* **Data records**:
☆ ☆ ☆ ☆
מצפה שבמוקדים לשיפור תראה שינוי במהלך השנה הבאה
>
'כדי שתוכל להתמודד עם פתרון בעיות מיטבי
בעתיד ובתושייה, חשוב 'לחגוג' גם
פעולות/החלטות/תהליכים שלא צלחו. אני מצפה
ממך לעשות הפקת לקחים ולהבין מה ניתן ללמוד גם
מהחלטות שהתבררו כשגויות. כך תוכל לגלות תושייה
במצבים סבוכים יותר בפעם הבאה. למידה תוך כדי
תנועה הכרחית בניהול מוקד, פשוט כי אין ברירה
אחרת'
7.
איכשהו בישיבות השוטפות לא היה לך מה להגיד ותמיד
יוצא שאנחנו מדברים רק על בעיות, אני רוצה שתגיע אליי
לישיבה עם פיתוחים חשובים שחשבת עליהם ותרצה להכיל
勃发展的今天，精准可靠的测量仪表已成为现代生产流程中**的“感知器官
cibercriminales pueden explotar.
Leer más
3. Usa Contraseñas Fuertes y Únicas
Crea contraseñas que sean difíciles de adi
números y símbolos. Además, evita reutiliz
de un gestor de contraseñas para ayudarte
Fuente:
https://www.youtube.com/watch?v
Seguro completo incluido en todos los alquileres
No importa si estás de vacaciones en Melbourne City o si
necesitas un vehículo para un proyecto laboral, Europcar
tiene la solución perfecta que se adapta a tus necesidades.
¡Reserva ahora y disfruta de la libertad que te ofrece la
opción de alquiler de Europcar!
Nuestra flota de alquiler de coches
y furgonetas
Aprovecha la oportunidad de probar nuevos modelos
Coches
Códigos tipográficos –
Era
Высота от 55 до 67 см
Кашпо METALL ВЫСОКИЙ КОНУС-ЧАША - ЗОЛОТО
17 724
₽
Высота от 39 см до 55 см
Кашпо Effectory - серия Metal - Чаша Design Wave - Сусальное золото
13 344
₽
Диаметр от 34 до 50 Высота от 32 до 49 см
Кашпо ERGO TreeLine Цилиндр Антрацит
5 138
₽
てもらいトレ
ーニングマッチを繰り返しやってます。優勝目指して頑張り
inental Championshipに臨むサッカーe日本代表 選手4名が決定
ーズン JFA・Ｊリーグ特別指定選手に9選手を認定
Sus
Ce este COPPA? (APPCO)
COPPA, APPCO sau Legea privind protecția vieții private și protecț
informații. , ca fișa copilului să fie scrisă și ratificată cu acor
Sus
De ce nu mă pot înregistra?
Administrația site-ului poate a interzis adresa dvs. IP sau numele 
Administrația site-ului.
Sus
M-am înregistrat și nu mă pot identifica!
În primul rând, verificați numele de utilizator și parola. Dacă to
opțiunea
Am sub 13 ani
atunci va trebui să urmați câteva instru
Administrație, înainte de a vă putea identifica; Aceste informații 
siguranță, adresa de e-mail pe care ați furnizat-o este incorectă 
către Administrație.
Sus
☆ ☆ ☆ ☆
* **BRIEF**:
Output each line of the records above exactly.

* **REPLY TO THE TASK**:
מצפה שבמוקדים לשיפור תראה שינוי במהלך השנה הבאה
>
'כדי שתוכל להתמודד עם פתרון בעיות מיטבי
בעתיד ובתושייה, חשוב 'לחגוג' גם
פעולות/החלטות/תהליכים שלא צלחו. אני מצפה
ממך לעשות הפקת לקחים ולהבין מה ניתן ללמוד גם
מהחלטות שהתבררו כשגויות. כך תוכל לגלות תושייה
במצבים סבוכים יותר בפעם הבאה. למידה תוך כדי
תנועה הכרחית בניהול מוקד, פשוט כי אין ברירה
אחרת'
7.
איכשהו בישיבות השוטפות לא היה לך מה להגיד ותמיד
יוצא שאנחנו מדברים רק על בעיות, אני רוצה שתגיע אליי
לישיבה עם פיתוחים חשובים שחשבת עליהם ותרצה להכיל
勃发展的今天，精准可靠的测量仪表已成为现代生产流程中**的“感知器官
cibercriminales pueden explotar.
Leer más
3. Usa Contraseñas Fuertes y Únicas
Crea contraseñas que sean difíciles de adi
números y símbolos. Además, evita reutiliz
de un gestor de contraseñas para ayudarte
Fuente:
https://www.youtube.com/watch?v
Seguro completo incluido en todos los alquileres
No importa si estás de vacaciones en Melbourne City o si
necesitas un vehículo para un proyecto laboral, Europcar
tiene la solución perfecta que se adapta a tus necesidades.
¡Reserva ahora y disfruta de la libertad que te ofrece la
opción de alquiler de Europcar!
Nuestra flota de alquiler de coches
y furgonetas
Aprovecha la oportunidad de probar nuevos modelos
Coches
Códigos tipográficos –
Era
Высота от 55 до 67 см
Кашпо METALL ВЫСОКИЙ КОНУС-ЧАША - ЗОЛОТО
17 724
₽
Высота от 39 см до 55 см
Кашпо Effectory - серия Metal - Чаша Design Wave - Сусальное золото
13 344
₽
Диаметр от 34 до 50 Высота от 32 до 49 см
Кашпо ERGO TreeLine Цилиндр Антрацит
5 138
₽
てもらいトレ
ーニングマッチを繰り返しやってます。優勝目指して頑張り
inental Championshipに臨むサッカーe日本代表 選手4名が決定
ーズン JFA・Ｊリーグ特別指定選手に9選手を認定
Sus
Ce este COPPA? (APPCO)
COPPA, APPCO sau Legea privind protecția vieții private și protecț
informații. , ca fișa copilului să fie scrisă și ratificată cu acor
Sus
De ce nu mă pot înregistra?
Administrația site-ului poate a interzis adresa dvs. IP sau numele 
Administrația site-ului.
Sus
M-am înregistrat și nu mă pot identifica!
În primul rând, verificați numele de utilizator și parola. Dacă to
opțiunea
Am sub 13 ani
atunci va trebui să urmați câteva instru
Administrație, înainte de a vă putea identifica; Aceste informații 
siguranță, adresa de e-mail pe care ați furnizat-o este incorectă 
către Administrație.
Sus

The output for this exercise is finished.